On 28/01/2022 00:11, Thomas Munro wrote: > On Fri, Jan 28, 2022 at 8:12 AM Thomas Munro <thomas.munro@gmail.com> wrote: >> On Fri, Jan 28, 2022 at 6:55 AM Heikki Linnakangas <hlinnaka@iki.fi> wrote: >>> I think the simplest fix is to call register_dirty_segment() from >>> mdcreate(). As in the attached. Thoughts? >> >> +1 > > [Testing] > > Erm, so now I see my new table in checkpoint's activities: > > openat(AT_FDCWD,"base/5/16399",O_RDWR,00) = 20 (0x14) > fsync(20) = 0 (0x0) > > ... but we still never synchronize "base/5". According to our > project's reading of the POSIX tea leaves we should be doing that to > nail down the directory entry. Really? 'base/5' is fsync'd by initdb, when it's created. I didn't think we try to fsync() the directory, when a new file is created in it. We do that with durable_rename() and durable_unlink(), but not with file creation. Hmm, if a relation is dropped, we use plain unlink() to delete it (at the next checkpoint). Should we use durable_unlink() there, or otherwise arrange to fsync() the parent directory? - Heikki
Hi, On 2022-01-28 00:39:22 +0200, Heikki Linnakangas wrote: > On 28/01/2022 00:11, Thomas Munro wrote: > > ... but we still never synchronize "base/5". According to our > > project's reading of the POSIX tea leaves we should be doing that to > > nail down the directory entry. > > Really? 'base/5' is fsync'd by initdb, when it's created. I didn't think we > try to fsync() the directory, when a new file is created in it. I've not heard of concrete reports of it being needed (whereas the directory fsync being needed after a rename() is pretty easy to be reproduce). There's some technical reasons why it'd make sense for it to only be really needed for things after the initial file creation, but I'm not sure it's a good idea to rely on it. From the filesystem POV a file doesn't necessarily know which directory it is in, and it can be several at once due to hardlinks. Scheduling all the directories entries to be durable only really is feasible if all metadata operations are globally ordered - which we don't really want for scalability reasons. But when initially creating a file, it's always in the context of a directory. I assume that most journalled filesystem is going to have the creation of the directory entry and of the file itself be related journalling operations. But I wouldn't bet it's all, and theoretically we claim to be usable on non-journalled filesystems as well... Greetings, Andres Freund
On Fri, Jan 28, 2022 at 12:36 PM Andres Freund <andres@anarazel.de> wrote: > On 2022-01-28 00:39:22 +0200, Heikki Linnakangas wrote: > > On 28/01/2022 00:11, Thomas Munro wrote: > > > ... but we still never synchronize "base/5". According to our > > > project's reading of the POSIX tea leaves we should be doing that to > > > nail down the directory entry. > > > > Really? 'base/5' is fsync'd by initdb, when it's created. I didn't think we > > try to fsync() the directory, when a new file is created in it. > > I've not heard of concrete reports of it being needed (whereas the directory > fsync being needed after a rename() is pretty easy to be reproduce). There's > some technical reasons why it'd make sense for it to only be really needed for > things after the initial file creation, but I'm not sure it's a good idea to > rely on it. I don't personally know of any system where that would break either. I base my paranoia on man pages and the Austin Group's famous open ticket 0000672. Those don't mention special treatment for O_CREAT, though I get the technical reason why it's different. I think we should probably do something about that even if it's hypothetical, but I'm happy to call it a separate topic and follow up later (like commit aca74843 did for SLRUs).

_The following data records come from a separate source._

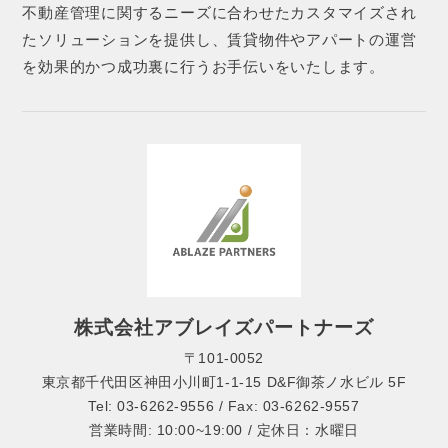
不動産管理に関するニーズに合わせたカスタマイズされ
たソリューションを提供し、賃貸物件やアパートの運営
を効果的かつ成功裏に行うお手伝いをいたします。
株式会社アブレイズパートナーズ
〒101-0052
東京都千代田区神田小川町1-1-15 D&F御茶ノ水ビル 5F
Tel: 03-6262-9556 / Fax: 03-6262-9557
営業時間: 10:00~19:00 / 定休日：水曜日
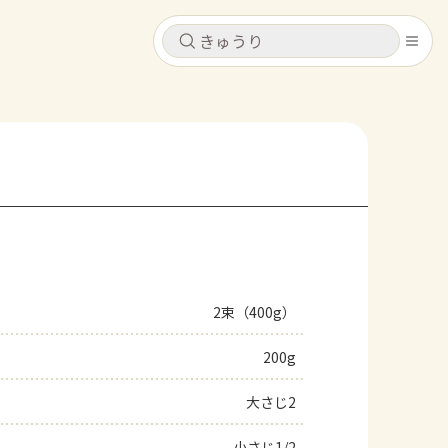
キャンセル
キャンセル
シピ
コンテンツ
ログインするとレシピを保存できます
ログイン
新規登録
レシピ
ホーム
なす
トマト
とうもろこし
ピーマン
みょうが
2束（400g）
コンテンツ
200g
レシピ
大さじ2
トーク
小さじ1/2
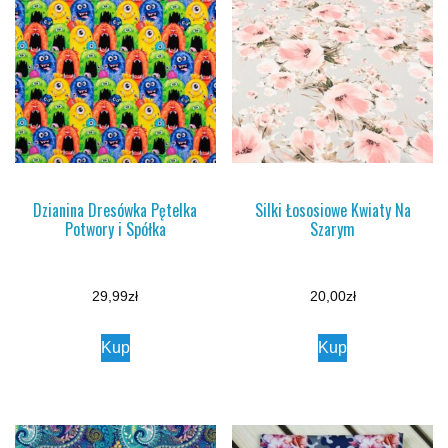
Dzianina Dresówka Pętelka
Silki Łososiowe Kwiaty Na
Potwory i Spółka
Szarym
29,99
zł
20,00
zł
Kup
Kup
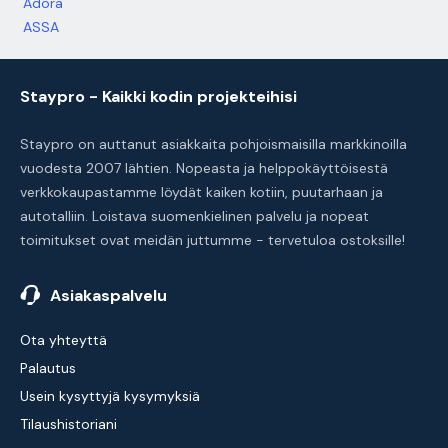
Adora
ASSA
Staypro - Kaikki kodin projekteihisi
Staypro on auttanut asiakkaita pohjoismaisilla markkinoilla
vuodesta 2007 lähtien. Nopeasta ja helppokäyttöisestä
verkkokaupastamme löydät kaiken kotiin, puutarhaan ja
autotalliin. Loistava suomenkielinen palvelu ja nopeat
toimitukset ovat meidän juttumme - tervetuloa ostoksille!
Asiakaspalvelu
Ota yhteyttä
Palautus
Usein kysyttyjä kysymyksiä
Tilaushistoriani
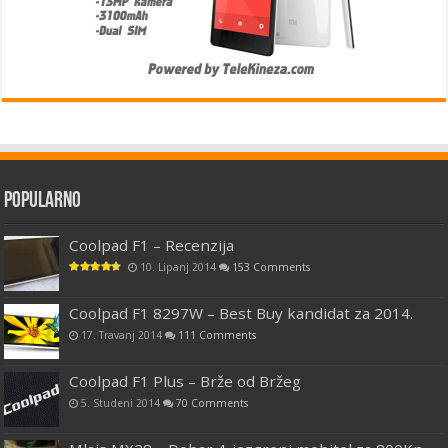
Popularno
Coolpad F1 – Recenzija
10. Lipanj 2014
153 Comments
Coolpad F1 8297W – Best Buy kandidat za 2014.
17. Travanj 2014
111 Comments
Coolpad F1 Plus – Brže od Bržeg
5. Studeni 2014
70 Comments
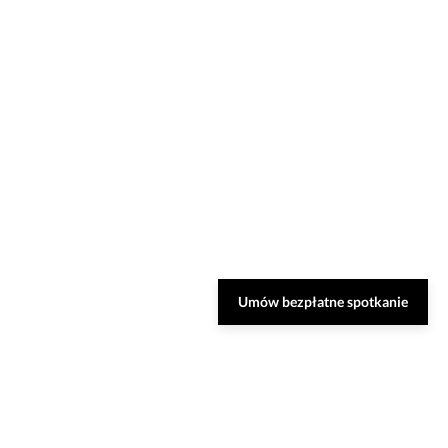
Umów bezpłatne spotkanie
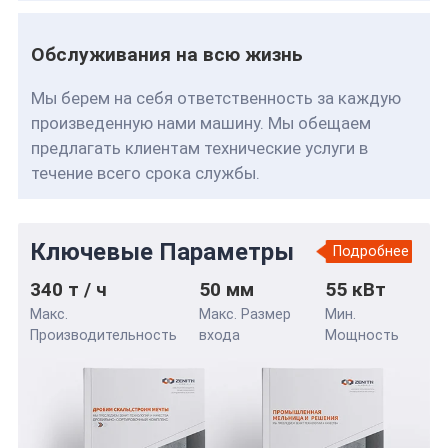
Обслуживания на всю жизнь
Мы берем на себя ответственность за каждую
произведенную нами машину. Мы обещаем
предлагать клиентам технические услуги в
течение всего срока службы.
Ключевые Параметры
Подробнее
340 т / ч
50 мм
55 кВт
Макс.
Макс. Размер
Мин.
Производительность
входа
Мощность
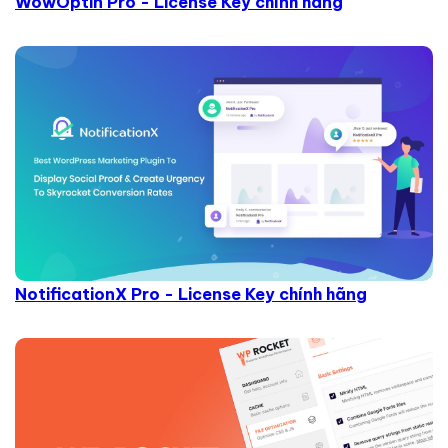
WowOptin Pro - License Key chính hãng
NotificationX Pro - License Key chính hãng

On Fri, Jan 28, 2022 at 11:39 AM Heikki Linnakangas <hlinnaka@iki.fi> wrote: > Hmm, if a relation is dropped, we use plain unlink() to delete it (at > the next checkpoint). Should we use durable_unlink() there, or otherwise > arrange to fsync() the parent directory? Hmmmmm. I think the latter might be a good idea, but not because of the file we unlink after checkpoint. Rationale: On commit, we truncate all segments, and unlink segments > 0. After checkpoint, we unlink segment 0 (the tombstone preventing relfilenode recycling). So, it might close some storage leak windows if we did: 1. register_dirty_segment() on truncated segment 0, so that at checkpoint it is fsynced. That means that if we lose power between the checkpoint and the unlink(), at least its size is durably zero and not 1GB. I don't know how to completely avoid leaking empty tombstone files if you lose power in that window. durable_unlink() may narrow the window but it's still on the wrong side of a checkpoint and won't be replayed on crash recovery. I hope we can get rid of tombstones completely as Dilip is attempting in [1]. 2. fsync() the containing directory as part of checkpointing, so the unlinks of non-tombstone segments are made durable at checkpoint. Otherwise, after checkpoint, you might lose power, come back up and find the segments are still present in the directory, and worse, not truncated. AFAICS we have no defences against zombie segments > 0 if the tombstone is gone, allowing recycling. Zombie segments could appear to be concatenated to the next user of the relfilenode. That problem goes away with Dilip's project. [1] https://www.postgresql.org/message-id/flat/CA%2BhUKG%2BfTEcYQvc18aEbrJjPri99A09JZcEXzXjT5h57S%2BAgkw%40mail.gmail.com
This patch required a trivial rebase after conflicting with bfcf1b3480 so I've attached a v2 to get the CFBot to run this. -- Daniel Gustafsson
Вложения
On 03/07/2023 15:59, Daniel Gustafsson wrote: > This patch required a trivial rebase after conflicting with bfcf1b3480 so I've > attached a v2 to get the CFBot to run this. Thank you! Pushed to all supported branches. (Without forgetting the new REL_16_STABLE :-D ). -- Heikki Linnakangas Neon (https://neon.tech)